Haute-Marne : une histoire de trains, épisode III

Les villageois s'attardaient au seuil de leurs maisons. Au loin, roulaient des trains, qui clamaient des cris éperdus. Les femmes se penchaient vers l'ombre, incurablement tristes de n'avoir pas connu les beaux départs. Et quand le train était passé, elles prêtaient encore l'oreille : la grande plaine d'été chantait sur les grillons, les grenouilles et le silence. Elles pensaient alors qu'elles étaient nées de ce village, qu'elles avaient vécu comme leurs mères, ni heureuses, ni malheureuses et qu’après tout, il n' y avait rien à redire à cela.
Marcel Arland, Terres étrangères, Varennes, 1923.

Gare de Vivey-Chalmessin
   Cette gare est perdue au milieu de la Montagne Langroise à la limite de grand bois où vit tout un peuple d'ouvriers forestiers : bûcherons, scieurs de long*, charbonniers et chargeurs de wagons.
   Après la dernière guerre, les scieurs de long sont remplacés assez rapidement par les scies mécaniques des établissements Deloix qui prennent beaucoup d'importance.



Scieurs de long. SuperManu CC BY-SA 3.0

   La forêt de la Faye proche de la gare est attachée au comte de Grancey. Un embranchement spécial a été créé pour atteindre la coupe où est établie une scierie mobile. Chaque mois, une centaine de wagons chargés de poutres, de planches, ou de traverses partent pour reconstruire les ponts et les voies de chemin de fer détruits par la guerre.
   En 1951, cette scierie est installée sous un abri dans un champ à 200 m de la gare.
   Un peu plus tard, dans les années 60 la forêt de Nebro est coupée à blanc. Ses produits connaissent des destinations diverses. Les grumes et le charbon partent vers le dépôt turinois de MM. Deloix pour être distribués dans toute l' Italie.
   Les rondins s'en vont vers les usines de pâte à papier ou de cellulose. Le petit bois est en partie expédié à Clamecy pour être transformé en charbon. Sans arrêt, les véhicules équipés de gazogènes ou les GMC récupérés de l'armée américaine traversent Vivey pour se rendre à la gare où les quais à cette époque sont encombrés de tas de bois de toutes sortes.
   Madame Perrot tient cette gare pendant de nombreuses années. Josette Mugnier lui succède en 1958 après avoir été intérimaire entre Brennes et Poinson. Au début Marcel Pitois aide à former les trains qui sont pesés à Vaillant par Madame Barot.
   Durant 70 ans, cette gare est le centre actif des villages des environs. Chaque jour, le sifflet de la locomotive, son panache de fumée, son passage rythment la vie des habitants qui prévoient le temps selon le bruit du train.

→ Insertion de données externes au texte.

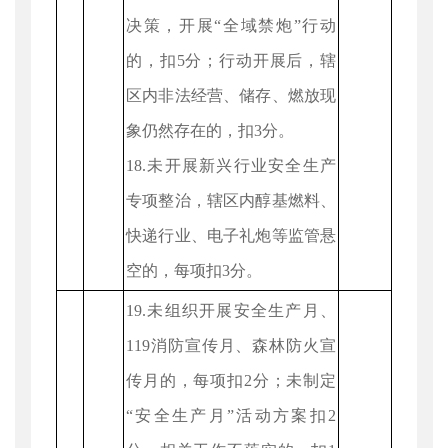
决策，开展“全域禁炮”行动
的，扣5分；行动开展后，辖
区内非法经营、储存、燃放现
象仍然存在的，扣3分。
18.未开展新兴行业安全生产
专项整治，辖区内醇基燃料、
快递行业、电子礼炮等监管悬
空的，每项扣3分。
19.未组织开展安全生产月、
119消防宣传月、森林防火宣
传月的，每项扣2分；未制定
“安全生产月”活动方案扣2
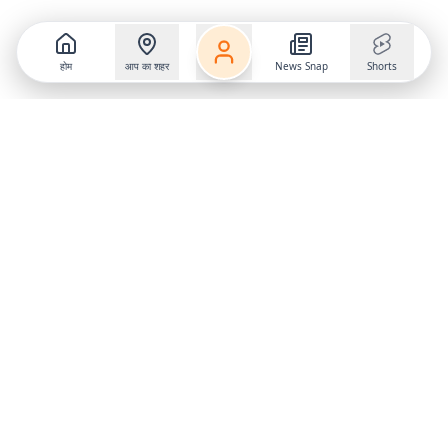
होम
आप का शहर
News Snap
Shorts
Follow us on
X
Download Mobile App
State
›
Jharkhand
›
Hindi News
Gumla News
Bihar News
Dumka News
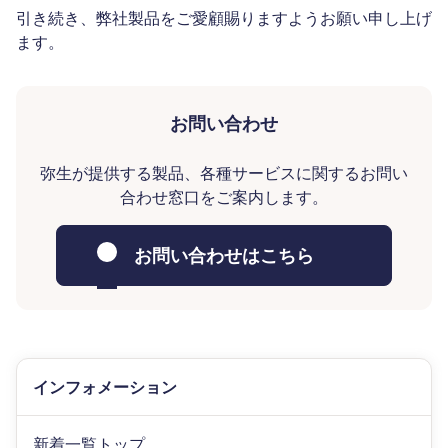
引き続き、弊社製品をご愛顧賜りますようお願い申し上げ
ます。
お問い合わせ
弥生が提供する製品、各種サービスに関するお問い
合わせ窓口をご案内します。
お問い合わせはこちら
インフォメーション
新着一覧トップ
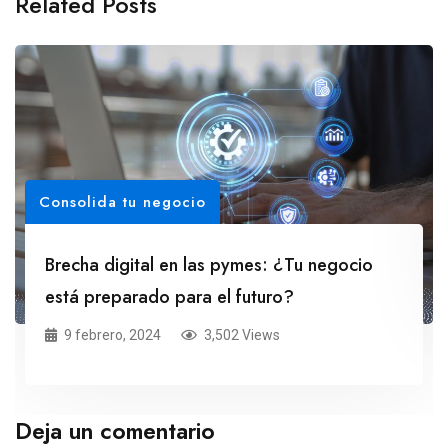
Related Posts
Consolida tu negocio
Brecha digital en las pymes: ¿Tu negocio
está preparado para el futuro?
9 febrero, 2024
3,502 Views
Deja un comentario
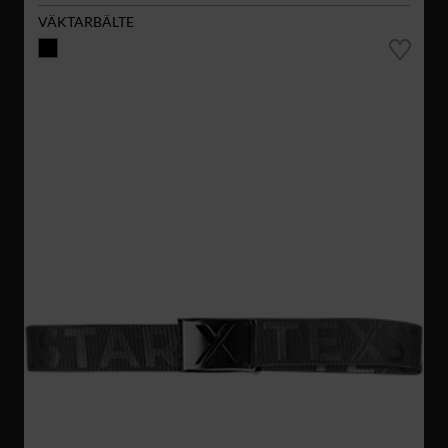
VÄKTARBÄLTE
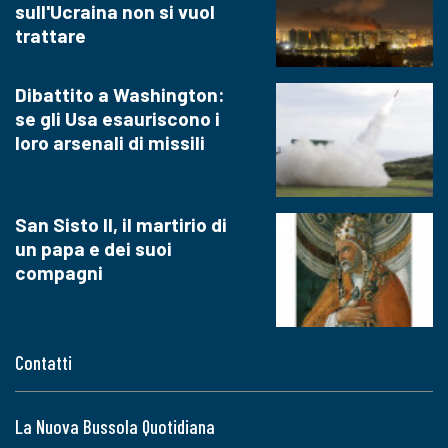
sull'Ucraina non si vuol
trattare
Dibattito a Washington:
se gli Usa esauriscono i
loro arsenali di missili
San Sisto II, il martirio di
un papa e dei suoi
compagni
Contatti
La Nuova Bussola Quotidiana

  Après 1968, la gare vendue à des Langrois est bien réparée. La barrière proche appartient à l' abbé Gentilhomme de Recey. Deux Nantais ont acheté des maisons de garde entre la gare et la Côte d'Or. Depuis plus de 20 ans, il y viennent régulièrement en vacances.

Le café d'Emilia
   Théodore Chary né à Piennes, Meurthe et Moselle, est entrepreneur pour la construction de la ligne. Il se marie à Marie Viard de Chalmessin.
   En 1884, il pense déjà construire un café-hôtel le long de l'avenue qui conduit à la gare. Bientôt s'élève un solide bâtiment et l'homme deviendra aubergiste.
   En 1886, 17 personnes habitent ce quartier. Le cafetier a même embauché un domestique car sa femme élève leur 4 enfants.
   Après la guerre mondiale, l'aînée, Emilia, reprend l'établissement. L'activité de la gare, tous les hommes qui vivent et travaillent dans les forêts proches lui assurent une clientèle nombreuse. En hiver, les chasseurs viennent aussi. L'aubergiste, de commerce agréable, détaille au moins deux feuillettes de vin par semaine.


 

De gauche à droite : Pièce de 228 L, Feuillette de 114 L et Quartaut de 57 L. Hôtel des ducs de Bourgogne, à Beaune @CC BY-SA 3.0
  Son frère Edouard devient charretier à Rouvres. L'autre, Marius, victime de guerre est unijambiste. Il se déplace avec des grandes béquilles ou sur une voiturette d'invalide. Sa soeur Marthe gère très longtemps le café à terrasse proche du Château de Vivey. Son mari Aristide Morisot marchand de bois est foudroyé le 20 mai 1924 en se rendant à la gare à bicyclette.





Crime de jalousie

   En 1923, une barrière située dans le bois appartenant à la commune de Sainte-Ruffine-les-Metz, Moselle, est habitée par un jeune couple.
   Lui, Victor Humblot 26 ans est cantonnier au chemin de fer. Il part chaque matin travailler avec l'équipe des employés de la voie.
   Sa femme, Lucienne, se languit et s'ennuie dans cette petite maison isolée. Elle noue des relations avec un ami pendant les absences de son mari.
   Le 30 juillet, l'équipe d'ouvriers travaille à proximité de la barrière. Victor s'éclipse du groupe, part à la recherche de sa femme, la ramène au logis, prend son fusil et fait feu deux fois sur elle. Il pend ensuite son arme à l'espagnolette de la fenêtre et se suicide.


La barrière

   En 1912, à côté de la gare s'installe la famille Jourdheuil. Lui, Bernard né à Heuilley-Cotton travaille avec le chef de gare. Sa femme née Marie Menne de Saints-Geosmes s'occupe de la barrière.
   Bientôt la famille s'agrandit de 11 enfants. Tous vivent à l'étroit dans les trois pièces : une cuisine de 25 m2 et deux chambres de 12 m2 chacune. Treize à table chaque jour et malgré les deux maigres salaires, il est bien difficile d'élever une famille si nombreuses avant la création des allocations familiales.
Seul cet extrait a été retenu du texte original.